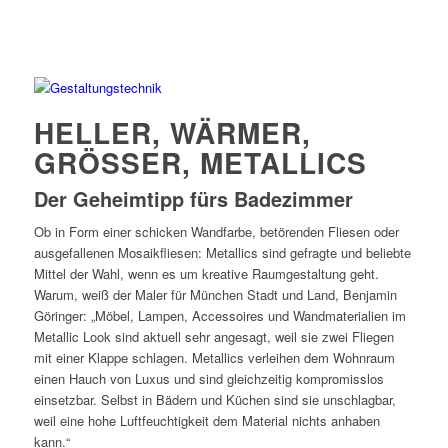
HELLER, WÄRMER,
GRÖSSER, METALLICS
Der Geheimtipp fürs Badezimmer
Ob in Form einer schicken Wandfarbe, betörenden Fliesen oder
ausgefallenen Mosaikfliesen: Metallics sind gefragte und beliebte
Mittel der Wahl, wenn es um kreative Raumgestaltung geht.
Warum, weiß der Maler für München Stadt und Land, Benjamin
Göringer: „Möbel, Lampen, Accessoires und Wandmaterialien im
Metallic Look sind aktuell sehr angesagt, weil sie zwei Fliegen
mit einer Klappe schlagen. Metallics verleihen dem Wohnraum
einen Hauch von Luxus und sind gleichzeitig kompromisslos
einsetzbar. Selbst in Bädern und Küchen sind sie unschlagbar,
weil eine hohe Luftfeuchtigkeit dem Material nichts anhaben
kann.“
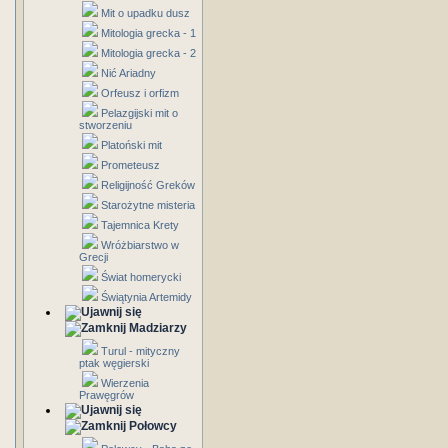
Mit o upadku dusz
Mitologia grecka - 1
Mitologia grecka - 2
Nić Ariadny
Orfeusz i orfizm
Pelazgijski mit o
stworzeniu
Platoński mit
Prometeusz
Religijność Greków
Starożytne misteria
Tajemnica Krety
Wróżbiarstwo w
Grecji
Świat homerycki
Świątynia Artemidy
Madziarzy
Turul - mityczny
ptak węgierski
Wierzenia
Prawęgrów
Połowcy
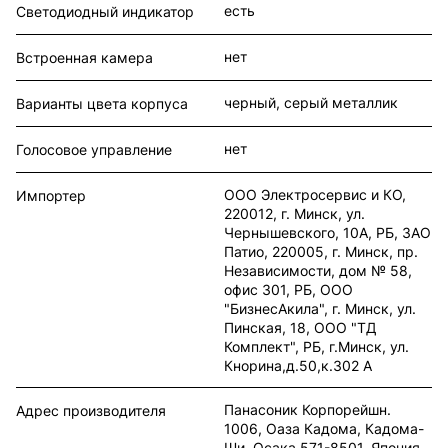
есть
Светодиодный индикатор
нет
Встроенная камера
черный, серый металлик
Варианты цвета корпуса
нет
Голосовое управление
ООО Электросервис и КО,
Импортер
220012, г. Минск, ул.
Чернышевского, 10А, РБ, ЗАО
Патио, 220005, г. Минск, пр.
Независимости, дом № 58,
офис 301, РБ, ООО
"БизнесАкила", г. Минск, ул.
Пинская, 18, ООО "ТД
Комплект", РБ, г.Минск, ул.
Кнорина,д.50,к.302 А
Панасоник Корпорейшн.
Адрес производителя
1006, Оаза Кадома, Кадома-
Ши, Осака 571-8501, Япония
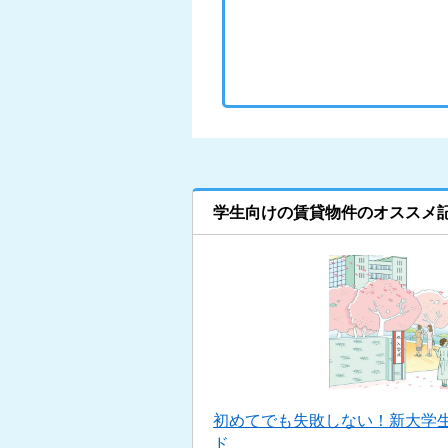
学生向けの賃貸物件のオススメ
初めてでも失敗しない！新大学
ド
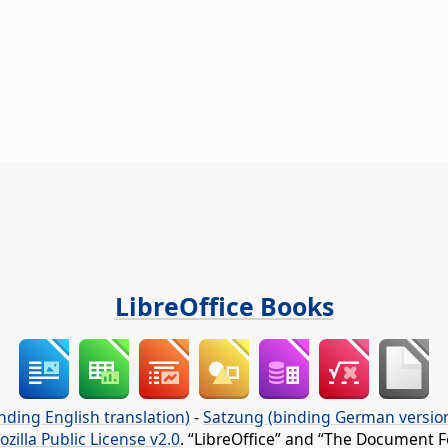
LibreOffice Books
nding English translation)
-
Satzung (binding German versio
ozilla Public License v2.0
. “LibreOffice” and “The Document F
━━━━━━
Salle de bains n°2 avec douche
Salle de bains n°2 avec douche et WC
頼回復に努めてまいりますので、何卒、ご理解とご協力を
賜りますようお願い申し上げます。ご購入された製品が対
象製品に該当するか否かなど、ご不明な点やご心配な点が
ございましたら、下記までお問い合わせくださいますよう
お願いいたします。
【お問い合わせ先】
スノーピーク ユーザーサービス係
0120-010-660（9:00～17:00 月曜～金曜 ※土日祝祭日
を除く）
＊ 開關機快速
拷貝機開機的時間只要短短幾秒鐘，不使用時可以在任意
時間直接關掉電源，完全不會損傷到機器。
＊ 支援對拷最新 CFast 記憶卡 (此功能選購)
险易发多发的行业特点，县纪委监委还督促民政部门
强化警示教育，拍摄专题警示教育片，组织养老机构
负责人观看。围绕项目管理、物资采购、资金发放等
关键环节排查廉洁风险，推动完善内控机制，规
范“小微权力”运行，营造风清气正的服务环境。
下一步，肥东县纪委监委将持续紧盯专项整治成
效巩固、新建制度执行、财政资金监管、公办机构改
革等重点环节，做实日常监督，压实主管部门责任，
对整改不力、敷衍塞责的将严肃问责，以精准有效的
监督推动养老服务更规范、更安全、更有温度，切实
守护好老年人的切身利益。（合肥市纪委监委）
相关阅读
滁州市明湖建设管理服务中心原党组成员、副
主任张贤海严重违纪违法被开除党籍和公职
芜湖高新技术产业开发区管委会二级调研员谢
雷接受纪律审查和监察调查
━━━━━━
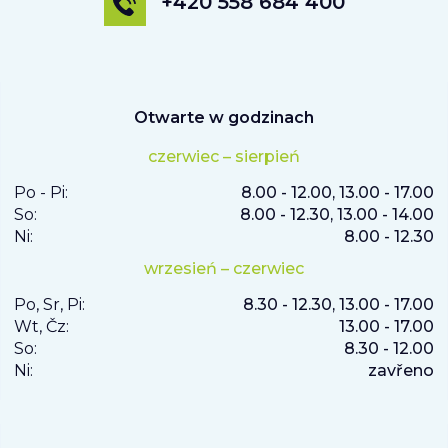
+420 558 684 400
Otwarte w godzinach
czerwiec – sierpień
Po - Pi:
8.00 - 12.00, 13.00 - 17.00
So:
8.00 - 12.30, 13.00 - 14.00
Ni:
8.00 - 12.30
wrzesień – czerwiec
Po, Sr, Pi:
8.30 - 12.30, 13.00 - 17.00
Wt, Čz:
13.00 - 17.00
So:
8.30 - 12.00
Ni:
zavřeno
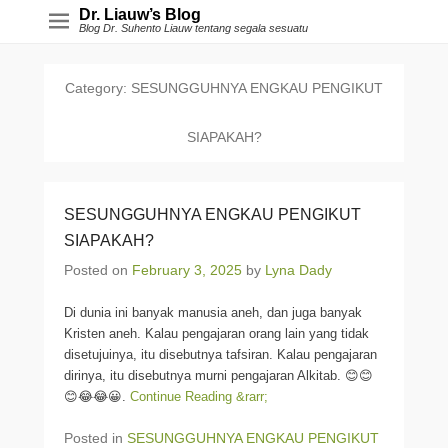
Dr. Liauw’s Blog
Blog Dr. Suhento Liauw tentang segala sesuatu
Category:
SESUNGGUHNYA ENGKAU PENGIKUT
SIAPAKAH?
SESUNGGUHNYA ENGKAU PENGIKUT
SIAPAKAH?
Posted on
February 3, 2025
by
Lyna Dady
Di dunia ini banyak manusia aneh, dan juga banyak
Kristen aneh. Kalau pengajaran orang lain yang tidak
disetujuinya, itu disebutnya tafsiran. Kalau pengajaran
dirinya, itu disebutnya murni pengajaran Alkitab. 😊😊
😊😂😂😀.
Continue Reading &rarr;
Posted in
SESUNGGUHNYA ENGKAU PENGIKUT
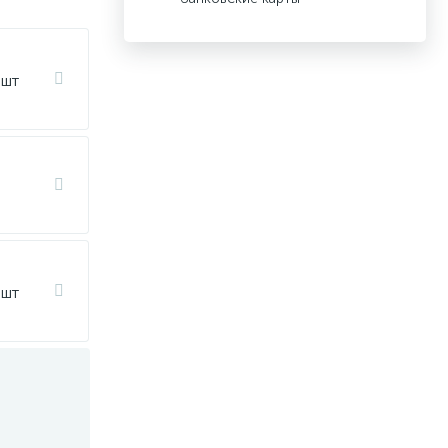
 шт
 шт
━━━━━━
What you have to do:
For the listing above, say how many lines hold the word "grecka". Nothing but the number is needed.

Written solution:
2